_SOURCE TEXT_:
Next, we run identical extraction programs for all three attributes on the precision-friendly and recall-friendly RTE outputs. City and name extractions are obtained using a dictionary based extractor, using existing sets of popular cities and names from a manually curated subset of the GeoNames knowledge base (Wick and Vatant 2012). However, for phones, we used different programs for extracting precision-favoring and recall-favoring phones, since our phone extractor (which has to deal with obfuscation) is based on rules. The precision-favoring phone extractor is applied to the precision-favoring RTE output, and similarly for obtaining recall-favoring phone extractions.

Using the ground-truth dataset (Set 1) and the precision-favoring and recall-favoring datasets (Sets 2 and 3), we can construct other IE datasets expressing varying tradeoffs between noise and quality metrics. We create four new datasets by combining these existing datasets in various ways (e.g., by taking their union). Details on this construction (Sets 4-7) are succinctly formulated in Table 2.

Finally, we also created a synthetic dataset (Set 8) by adding random noise to the ground truth (Set 1) such that quality metrics coincided with those of Set 2. Using the precision and recall values from Set 2 and the number of actual extractions from Set 1, the desired true positive, false positive and false negative values were calculated.

_BRIEF_:
Would you set down, word for word, the part of the text on the extraction datasets from "Using the ground-truth" up to and including "formulated in Table 2."?

_DATASET ENTRIES_:
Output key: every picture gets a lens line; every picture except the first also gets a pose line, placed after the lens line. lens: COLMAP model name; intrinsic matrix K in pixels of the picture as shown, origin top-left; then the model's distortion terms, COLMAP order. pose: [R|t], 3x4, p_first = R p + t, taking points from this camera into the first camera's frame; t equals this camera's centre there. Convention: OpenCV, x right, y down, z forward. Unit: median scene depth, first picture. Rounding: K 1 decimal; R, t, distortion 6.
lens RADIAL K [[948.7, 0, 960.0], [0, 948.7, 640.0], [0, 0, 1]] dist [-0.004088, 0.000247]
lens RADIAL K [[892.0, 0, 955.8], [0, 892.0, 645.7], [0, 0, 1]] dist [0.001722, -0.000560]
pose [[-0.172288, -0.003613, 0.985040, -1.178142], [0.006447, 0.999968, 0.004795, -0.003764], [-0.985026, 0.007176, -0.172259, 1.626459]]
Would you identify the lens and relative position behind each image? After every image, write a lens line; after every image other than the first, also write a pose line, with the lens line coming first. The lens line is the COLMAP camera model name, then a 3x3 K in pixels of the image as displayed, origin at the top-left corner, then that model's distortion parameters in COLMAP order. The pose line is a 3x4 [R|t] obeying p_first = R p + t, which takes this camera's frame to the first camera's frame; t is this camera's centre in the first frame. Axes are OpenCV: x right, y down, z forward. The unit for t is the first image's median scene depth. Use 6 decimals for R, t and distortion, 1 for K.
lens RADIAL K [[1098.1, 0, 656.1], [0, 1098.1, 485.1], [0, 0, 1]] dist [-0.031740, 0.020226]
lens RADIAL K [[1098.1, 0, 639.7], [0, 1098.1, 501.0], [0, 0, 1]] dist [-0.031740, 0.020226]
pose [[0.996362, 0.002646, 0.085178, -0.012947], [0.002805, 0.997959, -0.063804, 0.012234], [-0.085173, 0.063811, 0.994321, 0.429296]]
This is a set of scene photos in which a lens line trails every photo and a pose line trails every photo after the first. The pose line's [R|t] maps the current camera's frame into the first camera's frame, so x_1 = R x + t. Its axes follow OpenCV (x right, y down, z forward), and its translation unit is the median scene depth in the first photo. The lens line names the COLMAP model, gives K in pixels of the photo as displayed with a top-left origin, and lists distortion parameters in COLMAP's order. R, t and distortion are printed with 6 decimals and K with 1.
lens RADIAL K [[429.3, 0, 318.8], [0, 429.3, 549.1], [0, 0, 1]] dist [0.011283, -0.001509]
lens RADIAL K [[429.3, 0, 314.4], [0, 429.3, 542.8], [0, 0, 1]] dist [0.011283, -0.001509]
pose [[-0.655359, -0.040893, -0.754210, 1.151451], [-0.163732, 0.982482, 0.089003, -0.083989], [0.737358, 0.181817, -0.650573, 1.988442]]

_WRITTEN RESPONSE_:
Using the ground-truth dataset (Set 1) and the precision-favoring and recall-favoring datasets (Sets 2 and 3), we can construct other IE datasets expressing varying tradeoffs between noise and quality metrics. We create four new datasets by combining these existing datasets in various ways (e.g., by taking their union). Details on this construction (Sets 4-7) are succinctly formulated in Table 2.